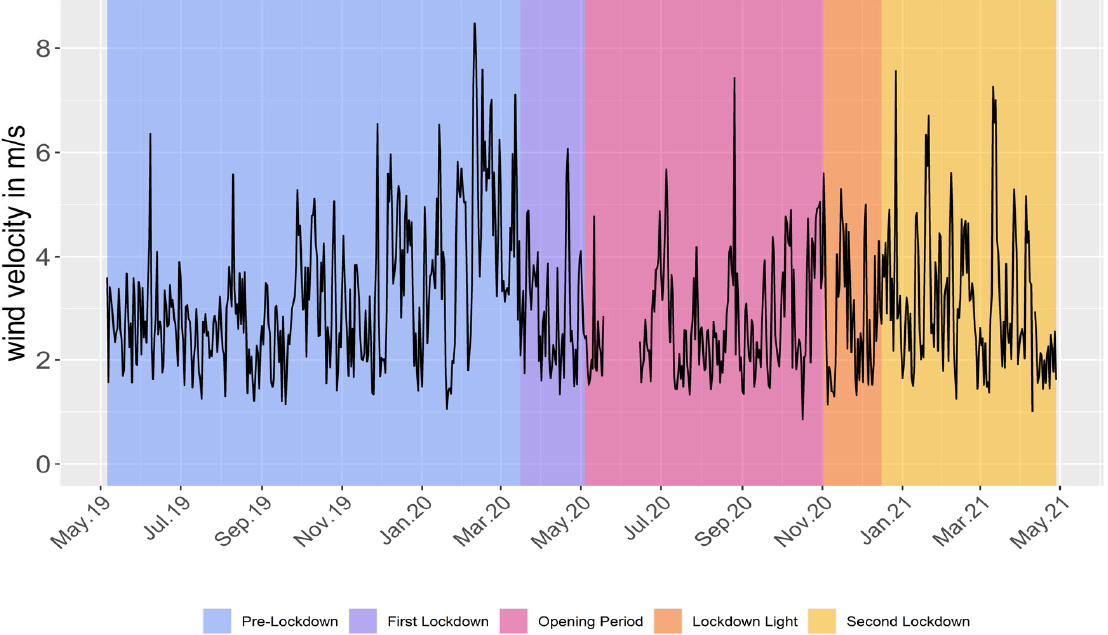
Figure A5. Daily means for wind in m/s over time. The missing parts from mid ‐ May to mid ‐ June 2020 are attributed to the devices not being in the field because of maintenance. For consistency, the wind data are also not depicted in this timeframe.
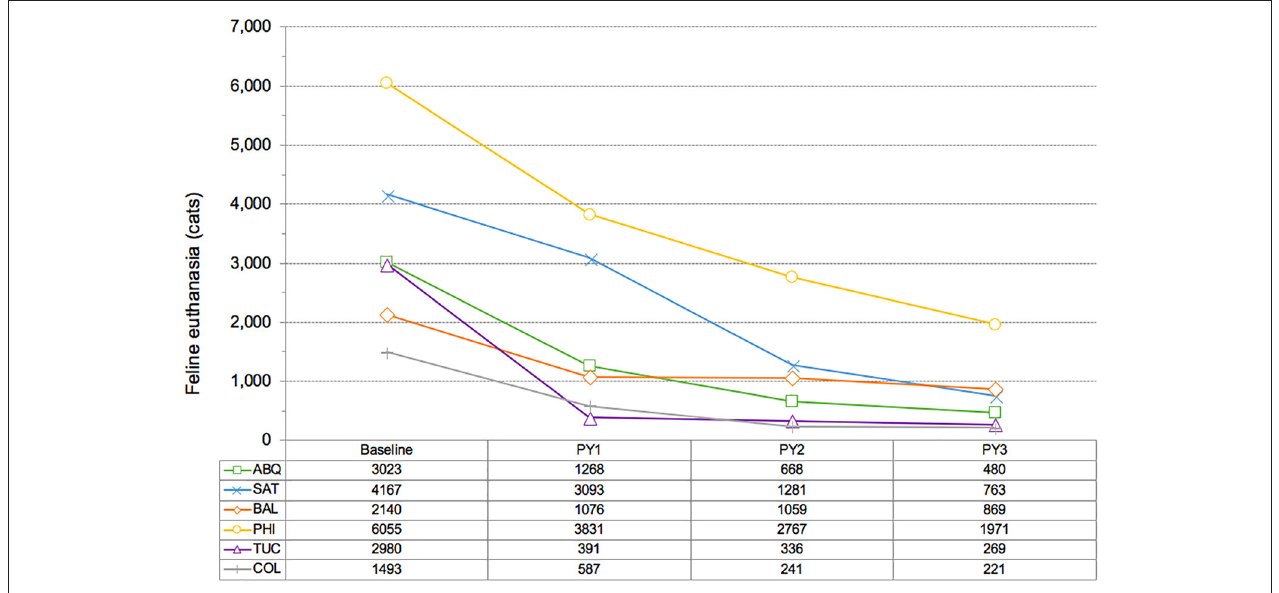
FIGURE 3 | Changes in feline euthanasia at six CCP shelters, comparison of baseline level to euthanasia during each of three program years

==

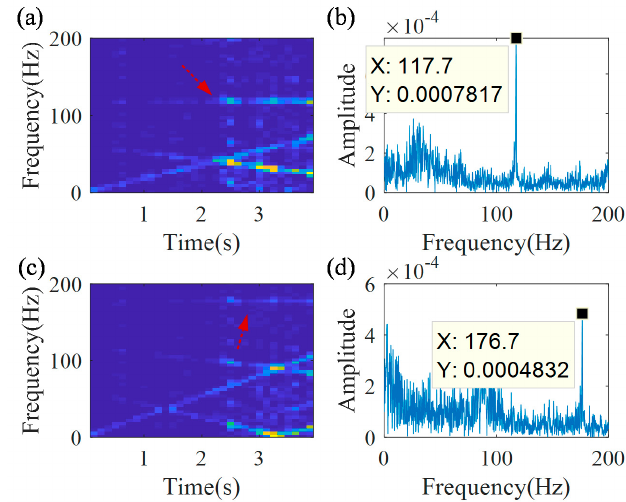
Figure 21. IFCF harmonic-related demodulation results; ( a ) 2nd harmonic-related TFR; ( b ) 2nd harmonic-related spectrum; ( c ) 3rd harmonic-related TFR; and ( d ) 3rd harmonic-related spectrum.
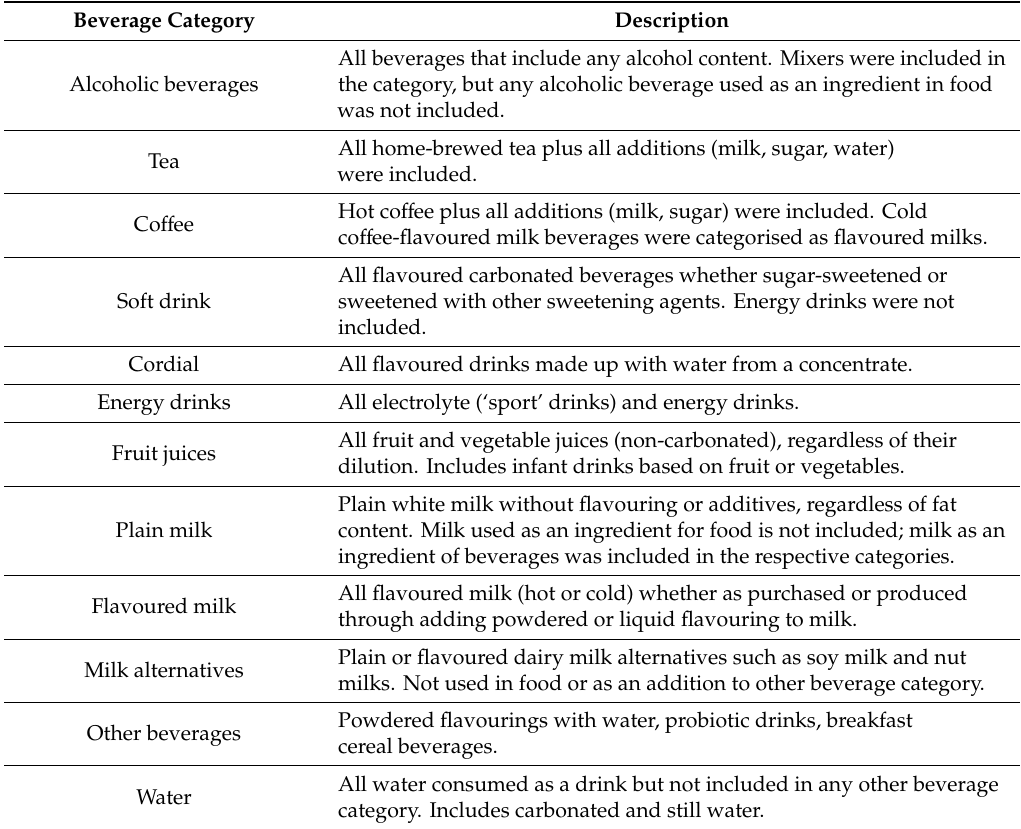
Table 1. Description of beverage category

---

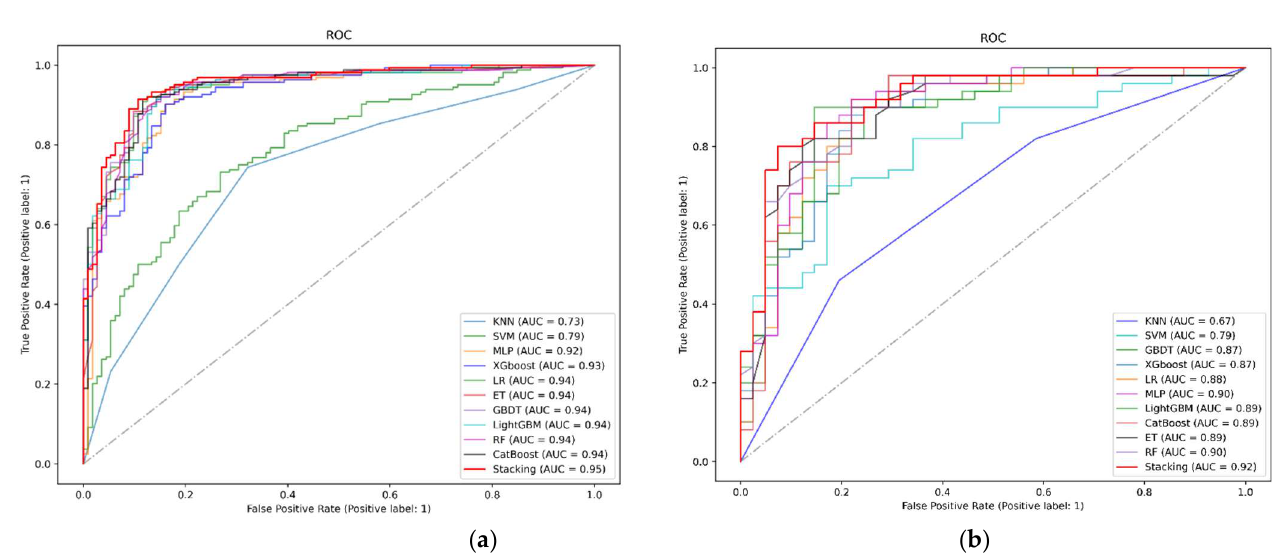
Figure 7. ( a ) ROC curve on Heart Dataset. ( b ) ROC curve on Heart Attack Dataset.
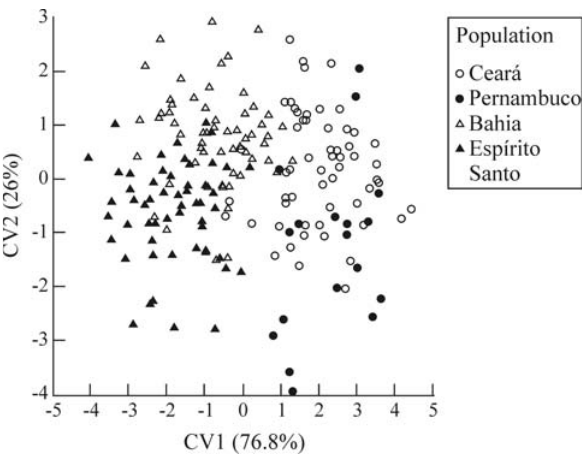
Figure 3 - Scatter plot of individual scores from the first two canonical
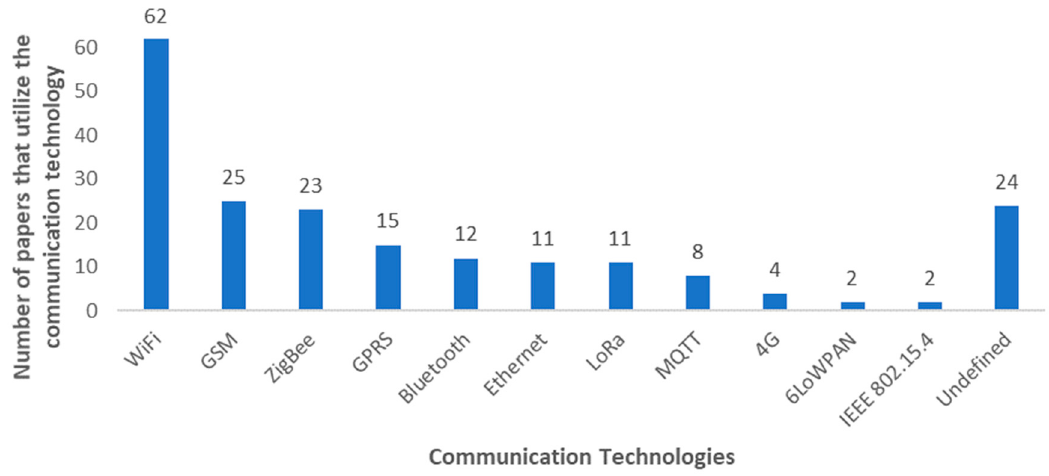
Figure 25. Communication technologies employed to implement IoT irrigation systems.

Exercise objective.
The response must repeat exactly the lines above from the one with "Figure 3 - Scatter" through the one with "Figure 25. Communication", including both, and must contain no pictures and no other text.

Result of this exercise.
Figure 3 - Scatter plot of individual scores from the first two canonical
Figure 25. Communication technologies employed to implement IoT irrigation systems.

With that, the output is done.